La giornata lavorativa di Valter De Cillis, corriere per la Levante Logistica, si svolge con ritmi estenuanti. Oltre 150 pacchi da consegnare al giorno, in circa sei ore di lavoro, con una media di due minuti e mezzo per ogni consegna. Un lavoro che, nonostante le difficoltà quotidiane come il traffico, la necessità di caricare e scaricare mezzi pesanti, e la mancanza di tempo per pause o per andare in bagno, non ha mai fermato la sua dedizione. Ma il suo impegno per migliorare le condizioni di lavoro ha avuto un prezzo altissimo: il licenziamento.
Un licenziamento contestato
Valter, trentenne di Pisa, lavorava per Levante Logistica, un’azienda in subappalto per il colosso statunitense Amazon, e si occupava delle consegne tra la provincia di Pisa e quella di Lucca. Nonostante il lavoro impegnativo, De Cillis ha scelto di impegnarsi anche sul fronte sindacale, diventando un attivo membro dell’Unione Sindacale di Base (USB). È proprio questa sua attività di sindacalista a essere stata, secondo lui, la causa del suo licenziamento.
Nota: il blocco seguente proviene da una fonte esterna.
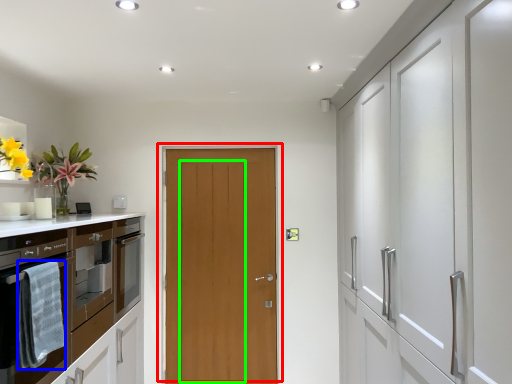
Question: Estimate the real-world distances between objects in this image. Which object is closer to door (highlighted by a red box), material (highlighted by a blue box) or door (highlighted by a green box)?

Choices:
 (A) material
 (B) door

Answer: (B)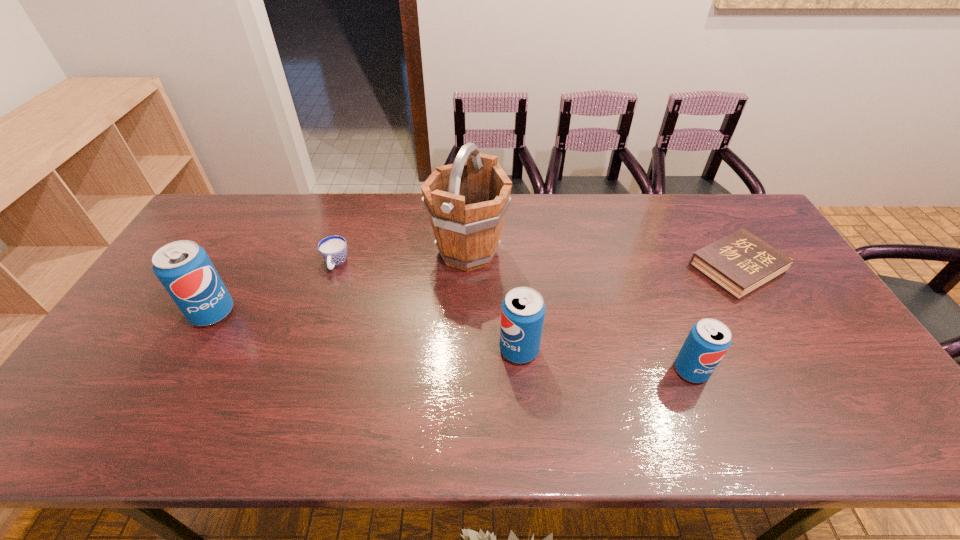
To achieve uniform spacing by inserting another pop_(soda) among them, please point to a free space for this new pop_(soda). Please provide its 2D coordinates. Your answer should be formatted as a tuple, i.e. [(x, y)], where the tuple contains the x and y coordinates of a point satisfying the conditions above.

[(360, 330)]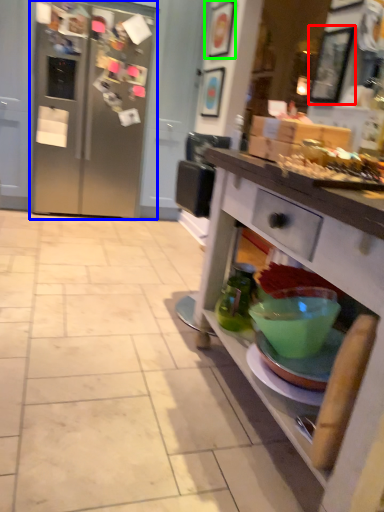
Question: Based on their relative distances, which object is nearer to picture frame (highlighted by a red box)? Choose from refrigerator (highlighted by a blue box) and picture frame (highlighted by a green box).

Choices:
 (A) refrigerator
 (B) picture frame

Answer: (B)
«Sono rimasto senza lavoro perché non mi limito a svolgere le mie mansioni di corriere, ma faccio anche il sindacalista e lotto per migliorare le condizioni di lavoro dei colleghi e di chi opera nella logistica come me. Un’attività che non piace alla mia azienda, che dopo tre anni di vessazioni ora mi ha licenziato», ha raccontato Valter con amarezza. Il licenziamento, avvenuto il 28 ottobre scorso, è arrivato dopo una serie di sanzioni disciplinari, tra cui sospensioni per non aver completato tutte le consegne, a causa delle troppe ore lavorative e delle difficoltà nel rispettare i tempi imposti.
Le condizioni di lavoro nella logistica
Valter ha spiegato che le condizioni di lavoro nel settore della logistica sono estremamente difficili e spesso disumanizzanti. La pressione per rispettare i tempi di consegna è costante, e il ritmo è talmente intenso che, anche se si lavora oltre l’orario previsto, non sempre si riesce a completare il lavoro.
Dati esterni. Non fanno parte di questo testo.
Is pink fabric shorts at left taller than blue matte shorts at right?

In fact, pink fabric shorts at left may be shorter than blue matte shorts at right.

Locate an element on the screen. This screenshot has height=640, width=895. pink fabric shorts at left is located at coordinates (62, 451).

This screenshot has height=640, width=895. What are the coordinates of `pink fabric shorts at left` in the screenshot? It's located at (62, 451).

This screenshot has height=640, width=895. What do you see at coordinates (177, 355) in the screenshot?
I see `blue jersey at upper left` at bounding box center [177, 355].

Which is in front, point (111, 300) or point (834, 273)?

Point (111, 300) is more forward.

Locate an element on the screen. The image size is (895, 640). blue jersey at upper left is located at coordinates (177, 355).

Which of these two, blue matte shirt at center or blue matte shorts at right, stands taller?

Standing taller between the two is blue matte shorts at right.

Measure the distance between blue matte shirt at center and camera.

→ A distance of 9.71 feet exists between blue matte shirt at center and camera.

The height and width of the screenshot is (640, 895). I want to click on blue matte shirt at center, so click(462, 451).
«Noi lavoriamo spesso più ore di quelle previste dal contratto, ma non sempre riusciamo a portare tutti i pacchi a destinazione. Questo non solo crea frustrazione, ma mette anche in pericolo la nostra salute e sicurezza», ha continuato Valter. «Ci trattano come numeri, come se non avessimo né un volto né un nome. È un lavoro che non ti dà nemmeno il tempo di respirare».
Il suo licenziamento è stato visto da molti come un tentativo di zittire chi si oppone alle dure condizioni di lavoro nel settore della logistica. Valter ha infatti denunciato di aver subito un vero e proprio “costo sociale” per il suo impegno sindacale, e nonostante le difficoltà, ha ribadito di voler continuare a lottare per i diritti dei lavoratori.
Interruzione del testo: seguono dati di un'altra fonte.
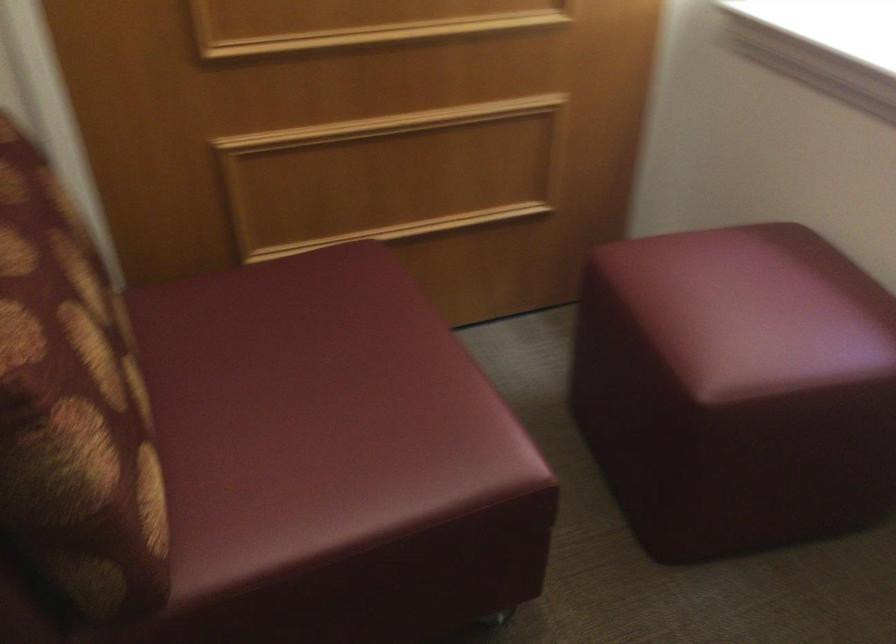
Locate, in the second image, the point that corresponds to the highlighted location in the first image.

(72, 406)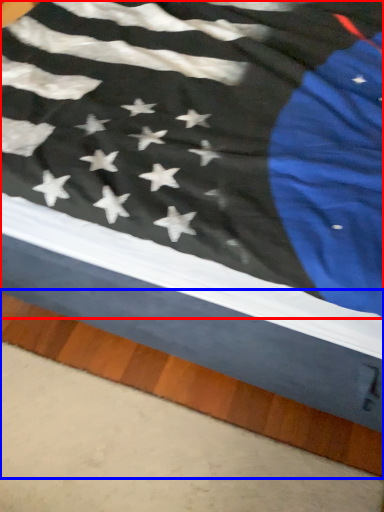
Question: Which object is closer to the camera taking this photo, flag (highlighted by a red box) or plank (highlighted by a blue box)?

Choices:
 (A) flag
 (B) plank

Answer: (A)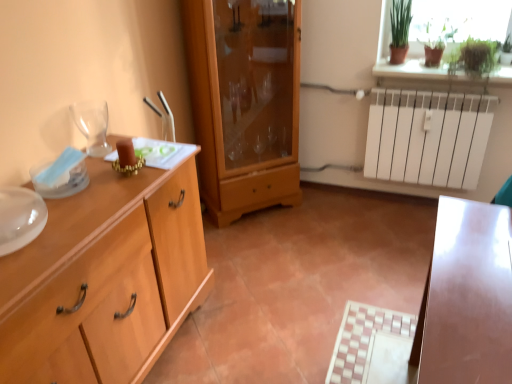
Identify the location of free space to the right of wooden cabinet at center. This screenshot has width=512, height=384. (330, 215).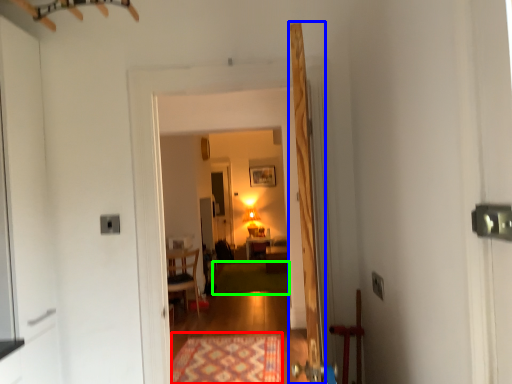
Question: Which object is the farthest from mat (highlighted by a red box)? Choose among these: door (highlighted by a blue box) or mat (highlighted by a green box).

Choices:
 (A) door
 (B) mat

Answer: (B)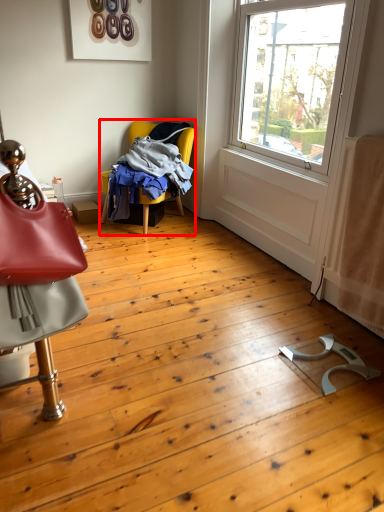
Question: From the image's perspective, what is the correct spatial positioning of chair (annotated by the red box) in reference to chair?

Choices:
 (A) above
 (B) below

Answer: (A)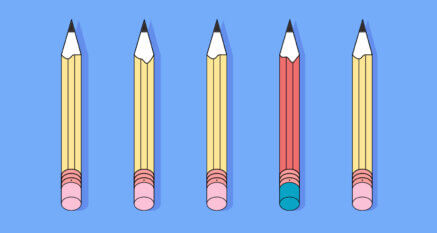
At what (x,y) coordinates should I click in order to perform the action: click on empty space left of pencils. Please return your answer as a coordinate pair (x, y). Looking at the image, I should click on (18, 103).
Solidarietà internazionale
La vicenda di Valter De Cillis non ha lasciato indifferenti nemmeno oltre oceano. Chris Smalls, il fondatore del Labour Amazon Union di Staten Island, ha inviato un messaggio di solidarietà a Valter e ai suoi colleghi. Smalls, che è diventato un simbolo della lotta per i diritti dei lavoratori di Amazon negli Stati Uniti, ha dichiarato: «Sto con Valter e con tutti i lavoratori che cercano di lottare per condizioni migliori. Non siete soli in questa battaglia».
Il supporto internazionale sottolinea l’importanza della lotta globale per i diritti dei lavoratori della logistica, un settore che, come nel caso di Valter, spesso si trova ad affrontare pratiche di sfruttamento e intimidazione.
La necessità di un cambiamento
La vicenda di Valter De Cillis solleva interrogativi più ampi sulle condizioni di lavoro nella logistica e nel settore delle consegne, ambiti in cui la pressione per massimizzare la produttività sembra aver preso il sopravvento sul benessere dei lavoratori. In un contesto dove il lavoro precario è una realtà quotidiana per milioni di persone, le esperienze di corrieri come Valter mettono in luce la necessità di un cambiamento.
«Il nostro lavoro non dovrebbe essere un sacrificio continuo», ha concluso Valter. «Ci vogliono meno parole e più fatti. Più tutele per chi lavora, più rispetto per la vita di chi fa girare l’economia. Non vogliamo essere solo numeri».
La sua storia è diventata simbolo di una lotta che riguarda tutti coloro che lavorano dietro le quinte, ma che sono essenziali per il funzionamento delle grandi multinazionali. Una lotta che continua a chiedere maggiore attenzione alle condizioni di lavoro e al rispetto dei diritti dei lavoratori.